Paul Rogers, manager of the Lazard Emerging Markets Core Equity fund, concedes 2014 will be a “year of transition” for emerging markets but he believes news of a crisis has been “overdone”.

“These economies are still coming out of the global financial crisis. They couldn’t implement quantitative easing in the same way the US or UK could, so it is taking them longer to consolidate,” he says.

“But with emerging markets it comes down to valuation. Emerging market valuations are trading at a historical discount and a significant discount to other asset classes. Intelligent investors should reallocate towards emerging markets.”

Adrian Lowcock, senior investment manager at Hargreaves Lansdown, says the recent sell-off acts as a reminder that emerging markets can be volatile and are only suitable for long term investors.

He says: “Sell-offs create opportunities.

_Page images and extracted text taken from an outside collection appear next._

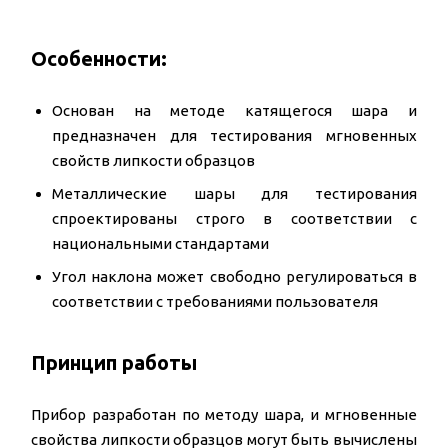
Особенности:
Основан на методе катящегося шара и
предназначен для тестирования мгновенных
свойств липкости образцов
Металлические шары для тестирования
спроектированы строго в соответствии с
национальными стандартами
Угол наклона может свободно регулироваться в
соответствии с требованиями пользователя
Принцип работы
Прибор разработан по методу шара, и мгновенные
свойства липкости образцов могут быть вычислены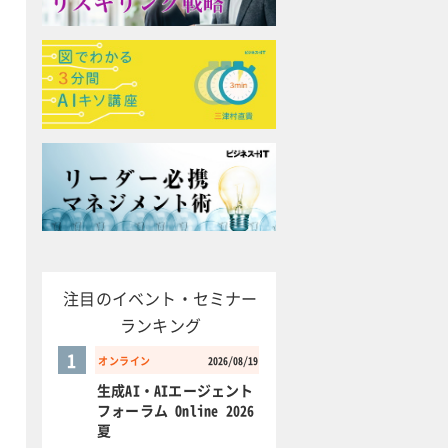
注目のイベント・セミナー
ランキング
1
オンライン
2026/08/19
生成AI・AIエージェント
フォーラム Online 2026
夏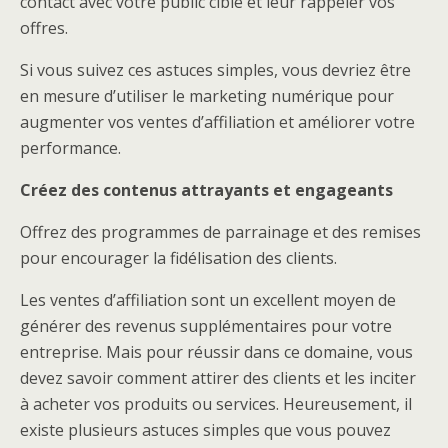
contact avec votre public cible et leur rappeler vos
offres.
Si vous suivez ces astuces simples, vous devriez être
en mesure d’utiliser le marketing numérique pour
augmenter vos ventes d’affiliation et améliorer votre
performance.
Créez des contenus attrayants et engageants
Offrez des programmes de parrainage et des remises
pour encourager la fidélisation des clients.
Les ventes d’affiliation sont un excellent moyen de
générer des revenus supplémentaires pour votre
entreprise. Mais pour réussir dans ce domaine, vous
devez savoir comment attirer des clients et les inciter
à acheter vos produits ou services. Heureusement, il
existe plusieurs astuces simples que vous pouvez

However sentiment towards the asset class remains negative and it could be a long while before we see a recovery.

“Timing markets can be extremely difficult and catching the bottom is almost impossible. We recommend investors focus on the long term. One way to take advantage of the volatility is to drip feed investment into emerging markets through monthly savings.”

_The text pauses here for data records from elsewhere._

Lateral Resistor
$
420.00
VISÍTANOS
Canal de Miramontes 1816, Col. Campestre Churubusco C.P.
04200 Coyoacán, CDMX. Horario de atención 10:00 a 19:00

Experts’ emerging market fund picks

Lazard Emerging Markets fund

Ayesha Akbar, portfolio manager, ISG at Fidelity Worldwide Investment says: “The fund is managed by veteran emerging markets investor James Donald, who heads a six strong equity team, dedicated to investing in this portfolio. The team can also draw on the wider resources of the Lazard emerging markets team, who manage money in different styles. The fund is constructed on a mostly bottom-up stock picking basis, and there can be significant deviations from the benchmark as a result. The team will use both qualitative and quantitative measures in deciding which stocks to invest in and economic, corporate governance and geopolitical risks are taken into account in the construction of the portfolio.”

Eaton Vance PPA Global Emerging Market Equity fund

Akbar says: “This fund provides a truly differentiated approach to investing in emerging markets. The portfolio managers invest in a wide range of countries adopting a more top down rather than a stock picking approach. This fund also provides exposure to frontier markets as well as the more traditional emerging markets as the team aims for the fund to be as fully diversified across as broad a range of countries as possible. The team has set up a systematic approach which takes advantage of the higher volatility of these markets as well as the low level of correlation between countries.”

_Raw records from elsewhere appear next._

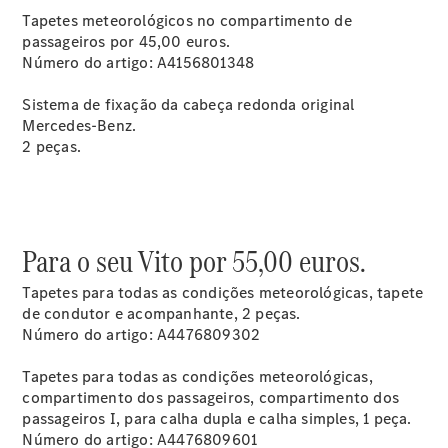
Tapetes meteorológicos no compartimento de
passageiros por 45,00 euros.
Número do artigo: A4156801348
Agendar
manutenção
Sistema de fixação da cabeça redonda original
Reparação
Mercedes-Benz.
e oficina
2 peças.
Mercedes
me - Extras
Digitais
Assistência
em estrada
Para o seu Vito por 55,00 euros.
Contratos
de Serviço
Tapetes para todas as condições meteorológicas, tapete
Peças e
de condutor e acompanhante, 2 peças.
acessórios
Número do artigo: A4476809302
Collection
Manuais de
Tapetes para todas as condições meteorológicas,
Condutor
compartimento dos passageiros, compartimento dos
Ações de
passageiros I, para calha dupla e calha simples, 1 peça.
Serviço
Número do artigo: A4476809601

Newton Emerging Income fund

Hargreaves Lansdown’s Adrian Lowcock says: “The philosophy of this fund managed by Sophia Whitbread is that dividend growth is tied to earnings growth. Emerging markets provide a number of high growth economies, with the potential for high earnings growth; earnings growth combined with a stable dividend rate should lead to dividend growth. The yield is 4.59%.”

JPM Emerging Markets fund

Lowcock says: “The fund is managed by Austin Forey. Rather than focusing too much on short-term economic volatility he focuses predominantly on the prospects for individual companies. He currently favours businesses selling goods to consumers, believing that as incomes rise the ’emerging consumer’ could become a good source of profits for these types of company. We believe this fund is a good choice for more adventurous investors seeking long-term exposure to higher risk emerging markets.”